Я помахала тебе. Ты попробовал улыбнуться, но улыбки не получилось, только жалкая, страдальческая гримасса искривила твоё лицо…
В этот вечер я задержалась. Когда пришла за тобой, всех детей уже разобрали, ты остался один, сидел с Любовь Петровной на скамейке, под глазами – тёмные круги, в глазах – тоска. Увидев меня, с рыданиями бросился мне на шею.
– Сын очень любит вас. Он так переживал, что вы задержались. Сидит и твердит: "Только бы ничего не случилось! Только бы ничего не случилось!"
– Что же со мной могло случиться, сынок?
– Не знаю… – выдохнул ты еле слышно.
По дороге домой.
– Ты почему так долго не шла?
– Я ездила по делам, сынок.
– По каким делам?
– Искала работу.
– У тебя же есть работа, твои рецензии.
– Но ты же знаешь, какая это ненадежная работа: сегодня – есть, завтра – нет, послезавтра – неизвестно… Я устала от этой постоянной неизвестности.
– А ты какую работу хочешь?
– Ох, Антоша… Какую хочу, я вряд ли найду. Хотела бы в издательстве где-нибудь, редактором. Хорошо бы не каждый день, конечно. Чтобы оставалось время на нашу жизнь…
Вечером, после ужина, мы делали гербарий, пришивали к альбомным страницам листья и цветы, собранные и засушенные тобой за это лето, уже прошедшее… Неожиданно ты схватил мою руку и несколько раз лизнул её.
– Ты что, Антончик?
– Я тебя облизываю – потому что на всех планетах так проявляется любовь.
– Дурачок ты.
– Ничего не дурачок. Я тебя лижу – и в меня сразу вскакивает двести миллиардов витаминов!

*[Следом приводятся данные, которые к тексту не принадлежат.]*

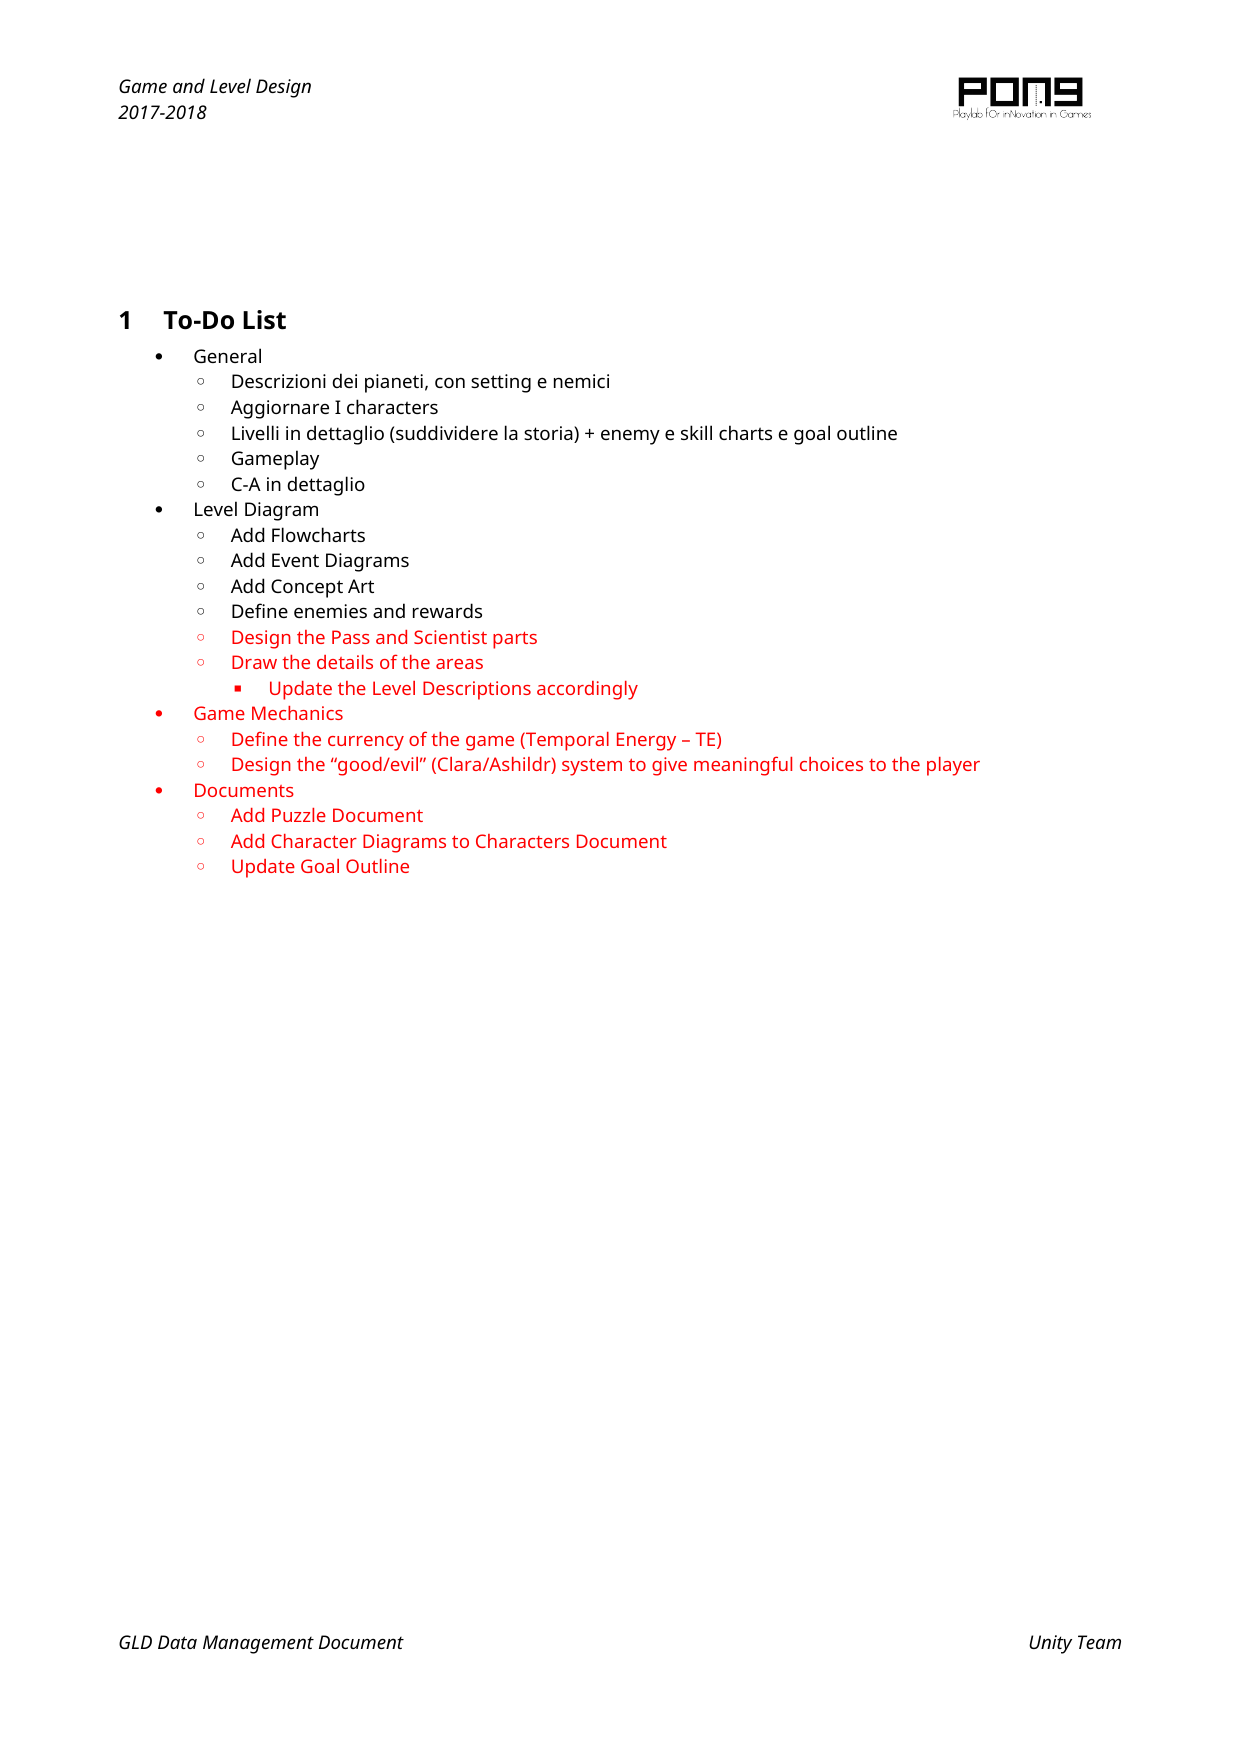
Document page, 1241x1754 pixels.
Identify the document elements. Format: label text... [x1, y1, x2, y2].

picture [923, 73, 1122, 124]
list Design the “good/evil” (Clara/Ashildr) system to give meaningful choices to the player [193, 752, 1122, 777]
list Design the Pass and Scientist parts [193, 624, 1122, 649]
subtitle To-Do List [118, 303, 1122, 337]
list Aggiornare I characters [193, 394, 1122, 420]
list Documents [156, 777, 1122, 803]
list Add Concept Art [193, 573, 1122, 598]
list Add Character Diagrams to Characters Document [193, 828, 1122, 854]
list Descrizioni dei pianeti, con setting e nemici [193, 369, 1122, 394]
list Game Mechanics [156, 701, 1122, 726]
list Add Puzzle Document [193, 803, 1122, 828]
list C-A in dettaglio [193, 471, 1122, 496]
list Update the Level Descriptions accordingly [231, 675, 1122, 701]
list Update Goal Outline [193, 854, 1122, 879]
list Draw the details of the areas [193, 649, 1122, 675]
list Add Flowcharts [193, 522, 1122, 547]
list Livelli in dettaglio (suddividere la storia) + enemy e skill charts e goal outline [193, 420, 1122, 445]
list Define the currency of the game (Temporal Energy – TE) [193, 726, 1122, 752]
list Add Event Diagrams [193, 547, 1122, 573]
list Level Diagram [156, 496, 1122, 522]
list General [156, 343, 1122, 369]
list Gameplay [193, 445, 1122, 471]
list Define enemies and rewards [193, 598, 1122, 624]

Потом ты рисовал, как всегда – шариковой ручкой, упорно не признавая ни красок, ни цветных карандашей. Рисовал и делал пояснения к рисункам:
– Это – космос огромных планет и крошечных солнц. Это – солнечная система без солнца, и поэтому вместо планет такие блины без атмосферы…
Утром по дороге в сад.
– Ты опять едешь по делам?
– Опять.
– Приходи за мной пораньше.
– Я постараюсь.
Глаза твои наливаются слезами…
– Ну, что ты, милый?
– Я не хочу в сад.
– Не хочешь? Почему?
– Там… невкусно.
– Ну, миленький, надо привыкать.
– Я никогда не привыкну! – с тихим отчаяньем воскликнул ты.
– Ну, что ты, милый, ну, что ты! Другие ребята привыкают, и ты привыкнешь. Постепенно…
Дети гуляли во дворе. Ты пошёл к своей группе и остановился поодаль, грустно нахохлившись…
– Мне нужно поговорить с вами, – сказала, подходя ко мне,
Евдокия Васильевна, пожилая строгая воспитательница. Эта женщина, казалось, не умела улыбаться, и ты с первых же дней стал её побаиваться.
– Вы знаете, Антон ничего не ест, – сказала она строгим голосом.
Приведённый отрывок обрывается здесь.